A weekly newspaper has introduced a micro-paywall as the National Union of Journalists marks its annual Local News Matters week.
The Rotherham Advertiser, which currently only provides “limited” news on its website, will now publish more council, court and sports stories, as well as columns, online.
Most of its articles, with the exceptions of breaking news and small overnight updates, will now cost 20p to read with readers charged a maximum of 40p per day.
The title, which was founded in 1858 and is owned by South Yorkshire publisher Regional Media, is using digital wallet Axate to run the service, joining 12 other local papers currently using the same model.
Editor Andrew Mosley told readers the paywall was necessary to “sustain and build on our commitment to quality journalism at a time when the reduced number of advertisers supporting the paper alone does not fund this”.
Mosley claimed the Advertiser sells more than 15,000 copies a week but said it is facing “obvious challenges” with revenue as a lot of readers now choose its online offering over the paper which brings in more money.
He wrote: “This move will enable us to continue the fight to make Rotherham’s voice louder.
“It may be that this move won’t be popular with everyone, so I wanted to fully explain our thinking.
“When you sign up you can be safe in the knowledge you are helping quality, sustainable journalism and that the money we make from this won’t be going into the pockets of shareholders.”
Mosley’s appeal for readers’ understanding came during the NUJ’s Local News Matters week, which began on Saturday to encourage journalists to speak out about the value of local journalism.
Its aim is to defend and promote quality work including public service broadcasting and court reporting.
Also this week, Bureau Local, set up by the Bureau of Investigative Journalism in 2017 to build a network of journalists investigating stories that matter to communities, has launched a project aimed at bringing people together who can “reimagine” local news.
The “change the story” project is running a three-month advisory group made up of journalists and engaged citizens, hosting a gathering in Hull to talk about the issues involved, and publishing a newsletter to engage a wider community with the process.
Bureau Local’s community organiser Rachel Hamada said: “…we are only one part of the puzzle.

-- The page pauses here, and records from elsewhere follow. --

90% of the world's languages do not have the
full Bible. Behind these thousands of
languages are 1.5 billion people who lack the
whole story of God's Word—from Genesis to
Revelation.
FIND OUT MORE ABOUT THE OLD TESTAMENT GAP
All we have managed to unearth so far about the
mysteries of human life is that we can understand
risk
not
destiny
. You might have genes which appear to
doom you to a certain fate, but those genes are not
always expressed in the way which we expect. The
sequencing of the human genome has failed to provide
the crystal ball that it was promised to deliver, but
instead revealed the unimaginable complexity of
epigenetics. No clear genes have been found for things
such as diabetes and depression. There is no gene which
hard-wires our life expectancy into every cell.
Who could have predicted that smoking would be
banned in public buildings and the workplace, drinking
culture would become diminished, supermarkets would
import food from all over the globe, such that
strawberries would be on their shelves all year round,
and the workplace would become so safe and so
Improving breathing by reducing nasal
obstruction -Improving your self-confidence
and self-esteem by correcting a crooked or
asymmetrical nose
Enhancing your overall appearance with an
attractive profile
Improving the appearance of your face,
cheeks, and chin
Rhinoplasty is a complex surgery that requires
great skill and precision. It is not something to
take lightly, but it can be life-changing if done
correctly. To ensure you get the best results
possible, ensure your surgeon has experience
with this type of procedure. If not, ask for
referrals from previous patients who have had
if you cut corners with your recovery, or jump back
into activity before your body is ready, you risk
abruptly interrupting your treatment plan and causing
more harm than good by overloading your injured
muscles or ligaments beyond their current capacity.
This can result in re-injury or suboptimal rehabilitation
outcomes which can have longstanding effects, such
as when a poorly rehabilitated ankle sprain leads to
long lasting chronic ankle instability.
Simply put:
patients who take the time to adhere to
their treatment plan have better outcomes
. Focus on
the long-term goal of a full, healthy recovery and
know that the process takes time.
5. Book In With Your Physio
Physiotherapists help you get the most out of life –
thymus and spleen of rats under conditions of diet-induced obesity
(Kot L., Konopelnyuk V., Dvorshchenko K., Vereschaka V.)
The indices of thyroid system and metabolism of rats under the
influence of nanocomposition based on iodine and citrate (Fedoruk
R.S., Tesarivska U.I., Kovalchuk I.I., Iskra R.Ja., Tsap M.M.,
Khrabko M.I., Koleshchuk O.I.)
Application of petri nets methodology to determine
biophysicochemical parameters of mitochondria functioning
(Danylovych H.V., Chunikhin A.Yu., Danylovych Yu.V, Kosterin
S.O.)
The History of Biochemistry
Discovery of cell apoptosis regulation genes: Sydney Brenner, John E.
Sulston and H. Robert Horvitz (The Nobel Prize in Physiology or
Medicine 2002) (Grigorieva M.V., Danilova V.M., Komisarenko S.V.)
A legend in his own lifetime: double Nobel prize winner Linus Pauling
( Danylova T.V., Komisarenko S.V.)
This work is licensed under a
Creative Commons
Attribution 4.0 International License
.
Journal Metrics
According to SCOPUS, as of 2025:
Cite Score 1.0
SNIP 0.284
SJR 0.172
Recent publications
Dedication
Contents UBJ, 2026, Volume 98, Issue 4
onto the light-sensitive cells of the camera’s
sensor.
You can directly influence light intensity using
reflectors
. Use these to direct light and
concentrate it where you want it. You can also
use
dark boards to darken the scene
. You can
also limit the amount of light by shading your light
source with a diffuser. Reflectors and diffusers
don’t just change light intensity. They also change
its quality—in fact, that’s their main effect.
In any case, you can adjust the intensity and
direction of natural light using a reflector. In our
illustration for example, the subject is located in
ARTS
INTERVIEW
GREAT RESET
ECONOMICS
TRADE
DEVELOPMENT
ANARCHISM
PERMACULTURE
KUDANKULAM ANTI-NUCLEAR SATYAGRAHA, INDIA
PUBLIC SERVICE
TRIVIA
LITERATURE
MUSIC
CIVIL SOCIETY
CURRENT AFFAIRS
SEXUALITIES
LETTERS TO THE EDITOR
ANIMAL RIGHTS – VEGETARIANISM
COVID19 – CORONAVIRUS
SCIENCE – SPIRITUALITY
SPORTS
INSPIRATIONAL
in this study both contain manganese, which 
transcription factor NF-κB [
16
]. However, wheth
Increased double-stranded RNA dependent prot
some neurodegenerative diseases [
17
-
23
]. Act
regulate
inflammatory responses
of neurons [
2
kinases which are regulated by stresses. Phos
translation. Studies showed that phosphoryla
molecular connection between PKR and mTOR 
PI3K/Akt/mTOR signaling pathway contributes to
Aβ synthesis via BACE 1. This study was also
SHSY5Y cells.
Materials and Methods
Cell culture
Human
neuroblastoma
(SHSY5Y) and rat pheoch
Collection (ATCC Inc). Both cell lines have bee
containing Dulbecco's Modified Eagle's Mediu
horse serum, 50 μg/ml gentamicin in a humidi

The Bureau Local isn’t a solution to the challenges facing local news, it’s part of a solution that involves many people and projects.
“We want to listen to ideas just as much as to share them, and we value all expertise: knowledge, skills and experience.
“So the next step is to throw this process open wider to even more people, and to work together to reimagine local news so that it is valuable to citizens and valued by them.”